Google recently extended what it describes as highly advanced and sophisticated data backup and recovery, to all components of the company's Apps communication and collaboration suite.
At the core is real-time, synchronous replication in multiple servers and datacentres of every morsel of data entered into or modified in any of the Apps components, like Gmail, the Docs office suite, Sites and Calendar.
"Any time you change any data in Apps, whether writing a sentence in a document or changing a cell in a spreadsheet, in the background we go and write that data to multiple servers within one datacentre and also in other datacentres," says Rajen Sheth, Google Apps senior product manager.
Over several years, Google has been adding Apps components to this "best in class" disaster-recovery umbrella, to the point where the entire suite is now covered. Also included are stand-alone Apps components versions, such as regular Gmail, Docs and Sites accounts.

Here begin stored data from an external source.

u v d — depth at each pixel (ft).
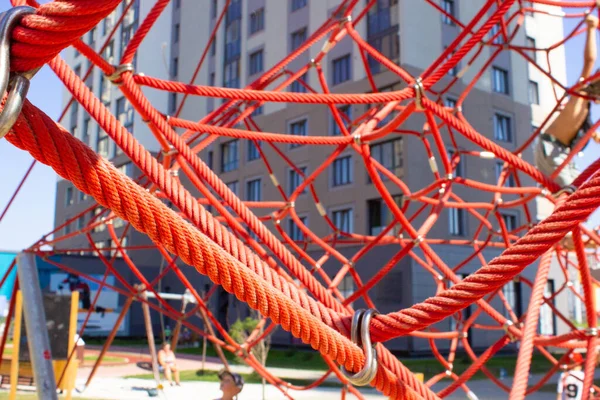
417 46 74.08
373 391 48.01
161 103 89.61
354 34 19.25
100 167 4.94
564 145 22.54
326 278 24.70
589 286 13.08
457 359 67.36
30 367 45.93
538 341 18.38
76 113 104.06
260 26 90.63
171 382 52.49
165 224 5.21
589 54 20.07
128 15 61.98
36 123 4.69
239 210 12.87
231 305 95.40
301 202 85.10
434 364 63.98
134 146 7.20
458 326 28.58
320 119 82.89
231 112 23.24
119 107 88.33
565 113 22.11
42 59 4.37
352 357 5.98
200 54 94.99
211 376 59.31
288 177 87.35
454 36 77.46
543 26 82.02
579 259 12.79
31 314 15.37
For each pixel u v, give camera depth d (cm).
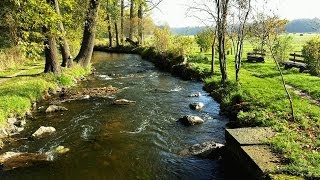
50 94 2147
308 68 2584
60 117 1673
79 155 1217
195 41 4341
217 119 1623
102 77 2959
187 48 3469
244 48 5444
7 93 1817
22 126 1520
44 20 1959
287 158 917
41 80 2238
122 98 2106
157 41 4122
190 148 1241
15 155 1199
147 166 1130
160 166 1128
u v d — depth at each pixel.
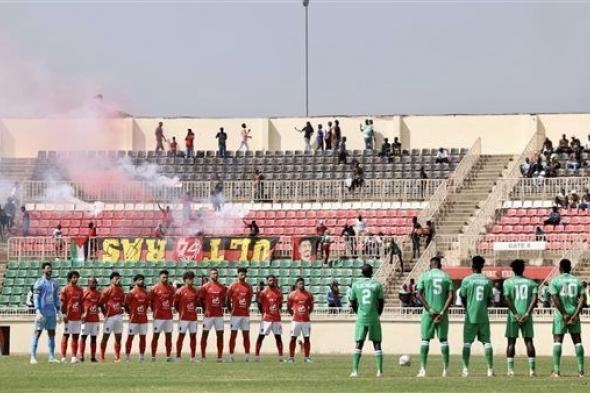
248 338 54.28
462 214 80.62
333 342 66.75
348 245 75.69
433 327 42.12
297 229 82.94
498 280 65.56
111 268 76.38
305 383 38.84
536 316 63.66
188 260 76.69
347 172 89.19
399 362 51.31
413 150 90.00
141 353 54.44
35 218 85.56
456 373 44.62
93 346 54.16
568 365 51.81
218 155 91.81
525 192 81.31
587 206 78.56
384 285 71.62
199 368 47.84
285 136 93.38
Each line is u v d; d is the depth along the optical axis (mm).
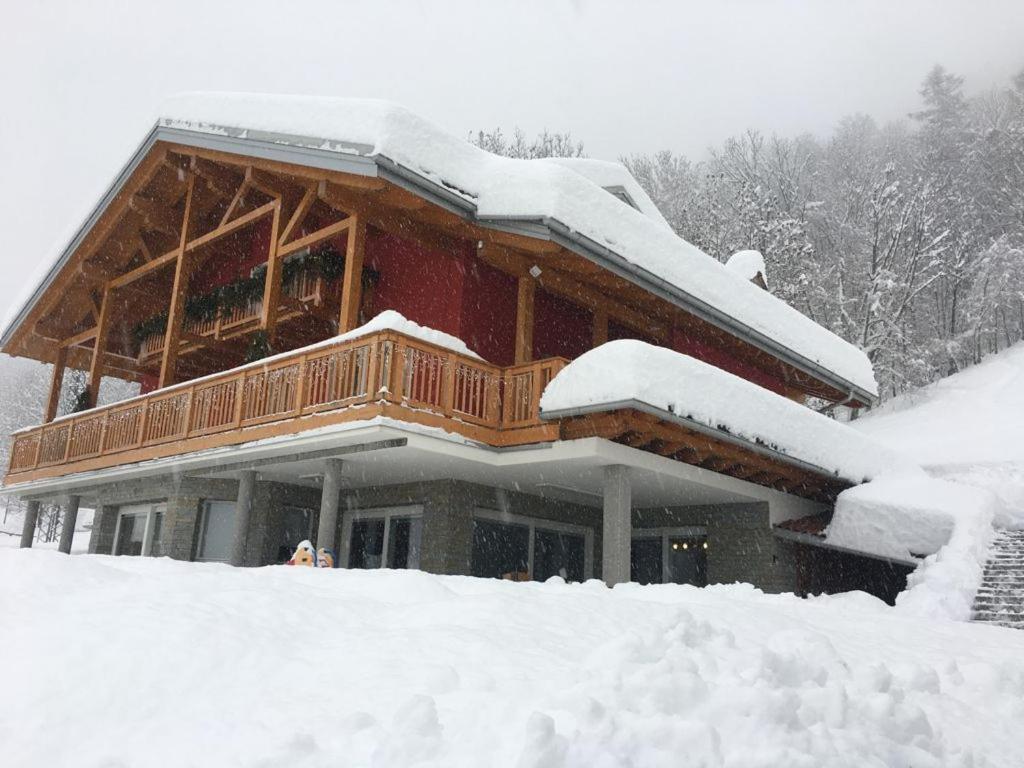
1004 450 19641
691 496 13609
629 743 3252
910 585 11367
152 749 3443
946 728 4473
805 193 42938
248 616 4828
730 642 4547
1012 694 5129
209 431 11953
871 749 3719
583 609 5527
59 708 3703
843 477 13750
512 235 10992
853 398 17906
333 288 13664
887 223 34156
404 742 3275
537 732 3150
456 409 10461
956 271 34719
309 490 13727
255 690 3975
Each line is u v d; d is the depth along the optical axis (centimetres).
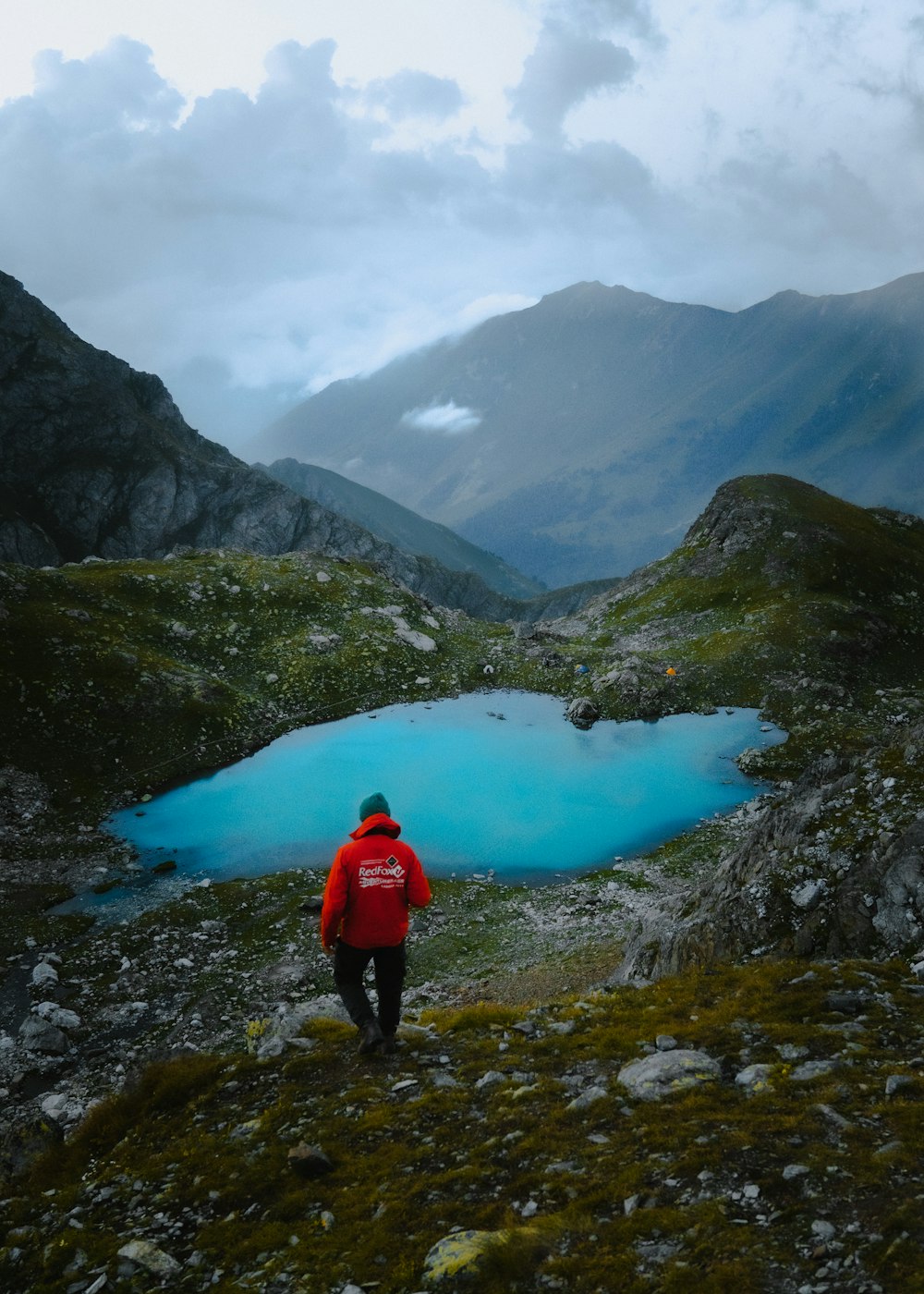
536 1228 623
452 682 9219
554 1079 969
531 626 11900
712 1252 552
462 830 5606
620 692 8569
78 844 5397
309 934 4091
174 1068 1186
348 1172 818
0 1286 783
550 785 6425
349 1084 1045
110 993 3603
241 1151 911
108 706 6981
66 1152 1073
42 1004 3409
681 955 2111
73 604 8462
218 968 3819
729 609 10550
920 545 12262
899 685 8800
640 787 6366
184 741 6944
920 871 1716
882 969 1299
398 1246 663
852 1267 507
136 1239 784
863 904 1769
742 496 12444
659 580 12150
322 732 7712
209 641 8919
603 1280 550
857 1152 657
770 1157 675
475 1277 582
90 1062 3062
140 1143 1028
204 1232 765
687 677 8806
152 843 5434
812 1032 1001
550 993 2962
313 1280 646
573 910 4341
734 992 1278
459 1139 847
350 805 6022
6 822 5547
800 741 7131
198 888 4728
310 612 9956
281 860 5156
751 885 2027
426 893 1046
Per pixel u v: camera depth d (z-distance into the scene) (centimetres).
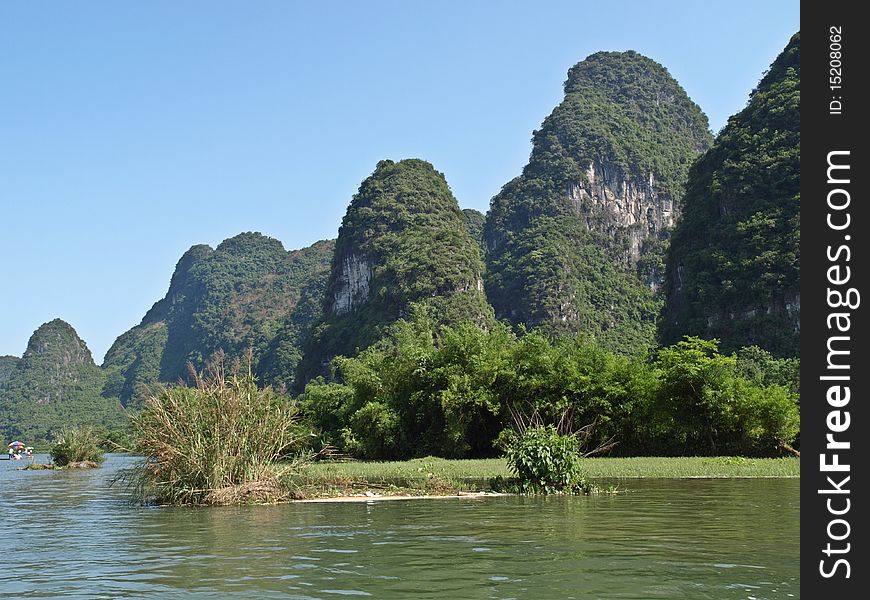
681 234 11462
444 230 12900
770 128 10638
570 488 1934
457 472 2734
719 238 10325
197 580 862
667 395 3819
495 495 1908
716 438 3859
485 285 16775
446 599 746
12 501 2153
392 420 4325
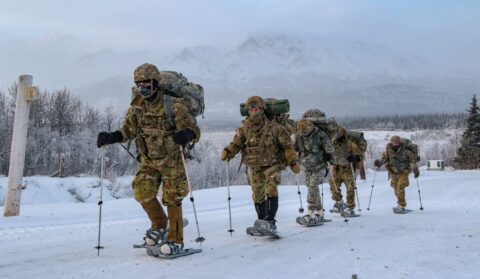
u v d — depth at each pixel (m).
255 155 6.83
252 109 6.71
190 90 5.63
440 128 133.38
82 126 45.06
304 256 5.41
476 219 8.91
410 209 11.77
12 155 10.38
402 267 4.79
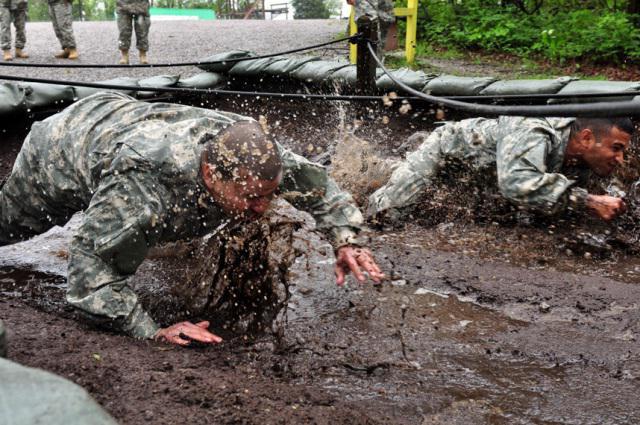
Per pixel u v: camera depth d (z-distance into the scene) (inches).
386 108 317.1
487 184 210.1
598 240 198.1
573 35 413.4
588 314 154.5
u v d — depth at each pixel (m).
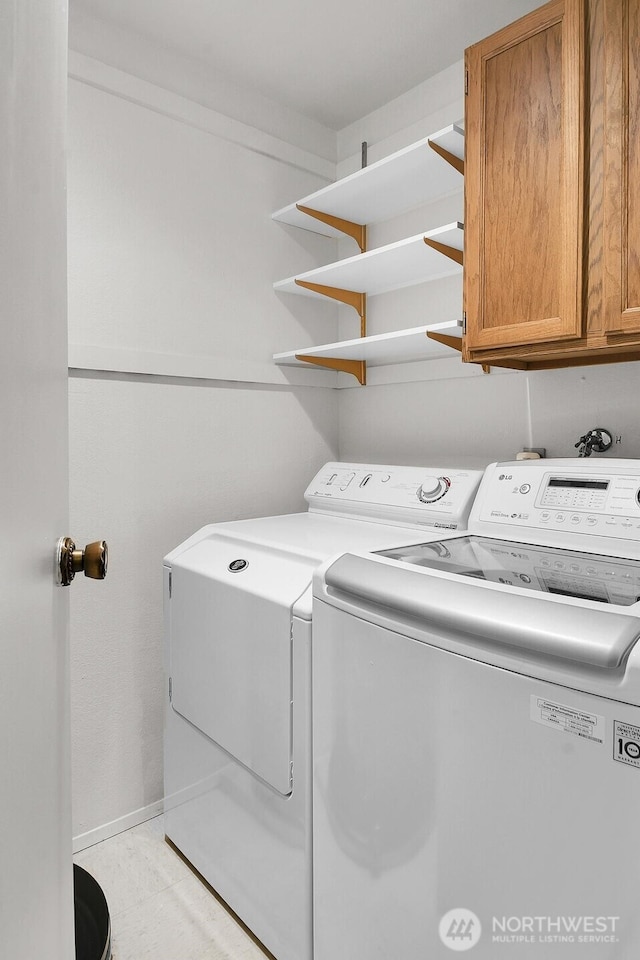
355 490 2.03
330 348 2.05
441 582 1.07
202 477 2.13
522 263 1.47
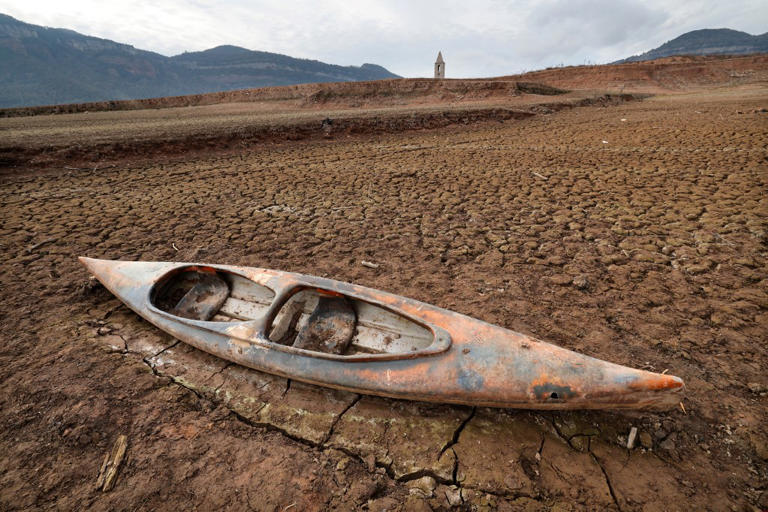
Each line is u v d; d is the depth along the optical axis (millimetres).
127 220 7355
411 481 2477
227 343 3416
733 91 36344
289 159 12930
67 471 2559
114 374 3418
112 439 2783
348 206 7879
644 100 33469
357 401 3104
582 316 4059
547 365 2719
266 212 7656
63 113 32594
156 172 11328
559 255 5414
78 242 6398
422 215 7238
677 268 4871
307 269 5352
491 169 10414
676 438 2646
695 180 8234
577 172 9562
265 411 3041
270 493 2400
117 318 4305
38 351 3717
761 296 4148
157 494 2406
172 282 4531
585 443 2658
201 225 7078
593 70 56781
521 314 4141
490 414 2926
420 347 3373
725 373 3176
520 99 31625
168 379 3381
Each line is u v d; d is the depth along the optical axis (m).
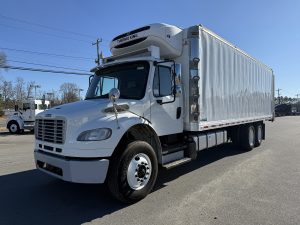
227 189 6.44
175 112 7.27
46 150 5.86
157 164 6.14
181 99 7.54
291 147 12.81
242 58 11.17
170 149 7.08
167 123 6.99
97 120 5.48
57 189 6.59
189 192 6.25
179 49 7.61
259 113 13.17
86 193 6.29
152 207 5.41
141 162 5.76
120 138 5.49
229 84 9.93
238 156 10.51
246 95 11.56
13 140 18.09
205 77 8.16
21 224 4.75
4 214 5.17
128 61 6.86
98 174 5.23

Google doesn't charge for this disaster-recovery protection, whose goal in the event of a system failure in a Google server or facility is to lose no data and provide "instant" failover for minimal or no downtime, above what is possible with even a very expensive storage area network, Sheth says.
Some large companies have invested in synchronous replication of the sort Google is able to do, but at a cost that is prohibitive to most enterprises and smaller businesses. Google is able to provide this disaster recovery protection for free because it operates many datacentres around the world that are connected via high-speed links, Sheth says.
Google has posted a blog detailing the technology.